▸ **Exercise instructions**
Reproduce verbatim the portion of the records that opens with the line containing "What is the sum of all Gross Profit values?" and closes with the line containing "What is the value", including both of those lines and nothing beyond them.
Materials provided section start
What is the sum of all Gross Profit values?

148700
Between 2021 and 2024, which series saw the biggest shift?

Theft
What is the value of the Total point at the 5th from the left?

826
Materials provided section end
Materials provided section start
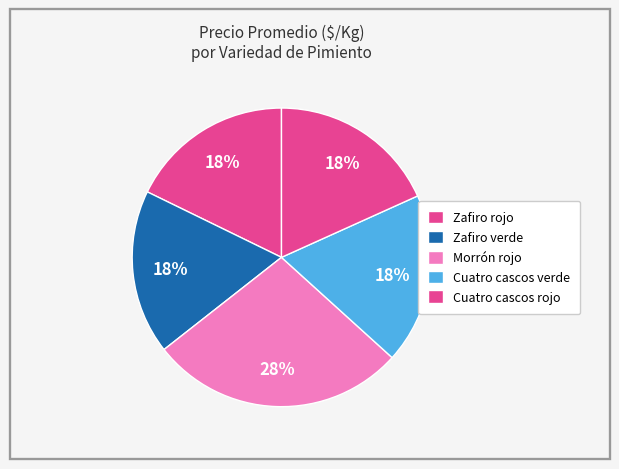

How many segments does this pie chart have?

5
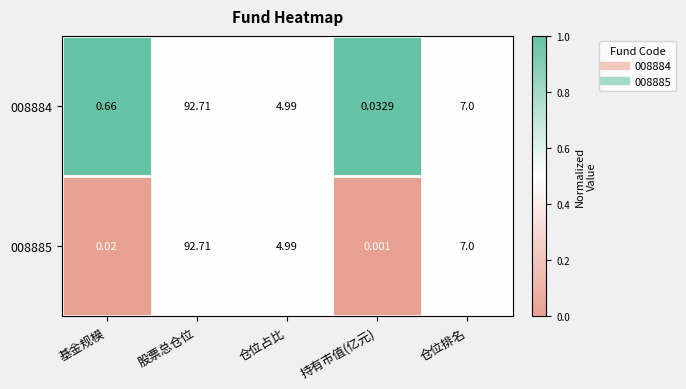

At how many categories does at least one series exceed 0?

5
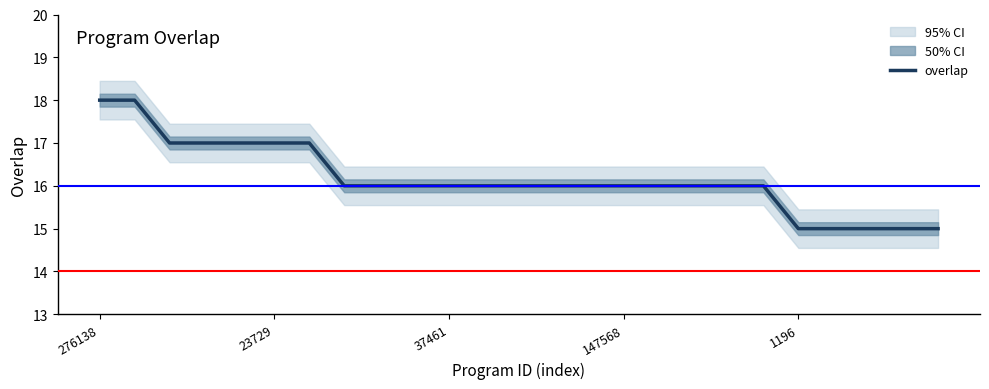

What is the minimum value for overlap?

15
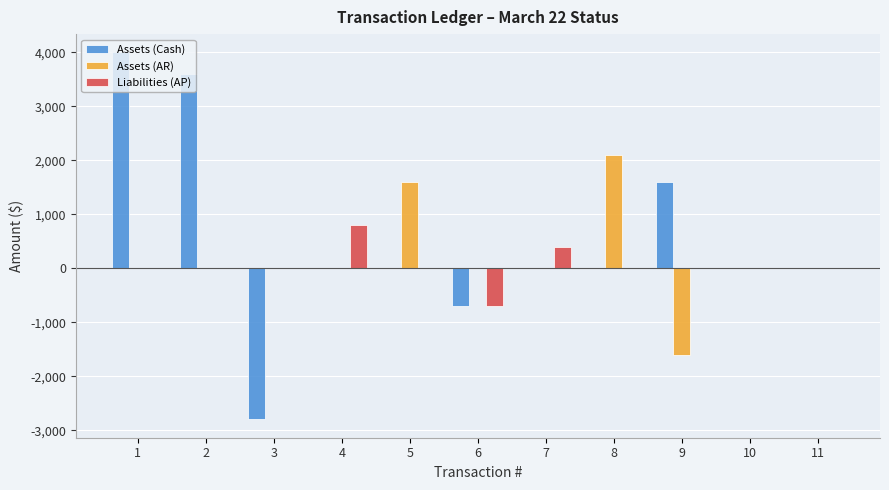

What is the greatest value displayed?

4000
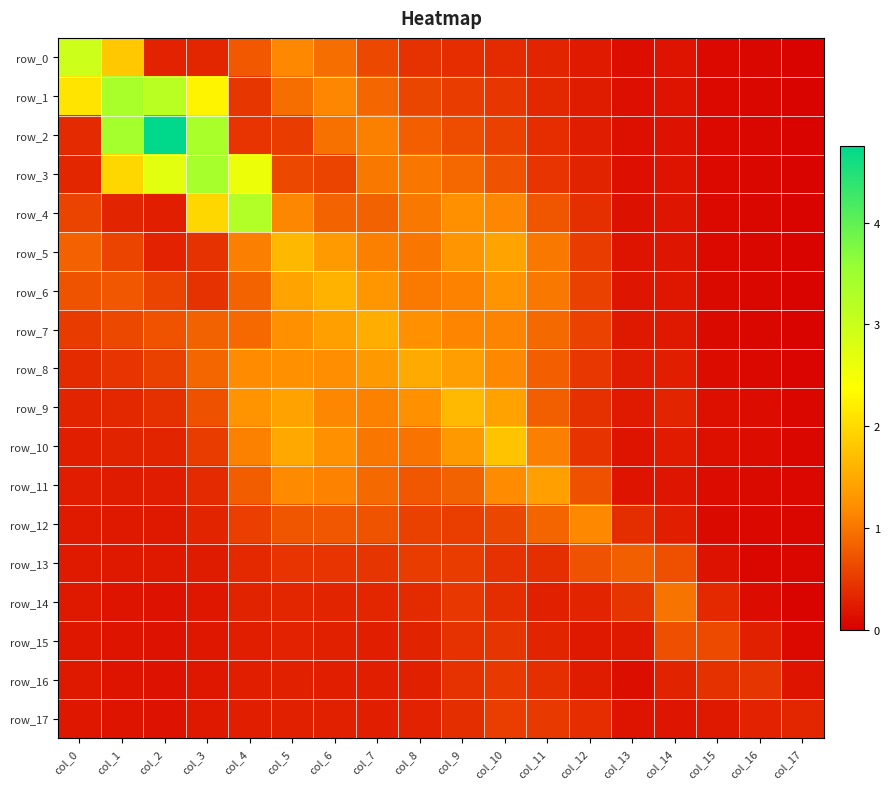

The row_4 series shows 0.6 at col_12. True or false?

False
Materials provided section end
Materials provided section start
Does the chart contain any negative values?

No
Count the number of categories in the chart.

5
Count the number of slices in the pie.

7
Materials provided section end
▸ **Output of the exercise**
What is the sum of all Gross Profit values?

148700
Between 2021 and 2024, which series saw the biggest shift?

Theft
What is the value of the Total point at the 5th from the left?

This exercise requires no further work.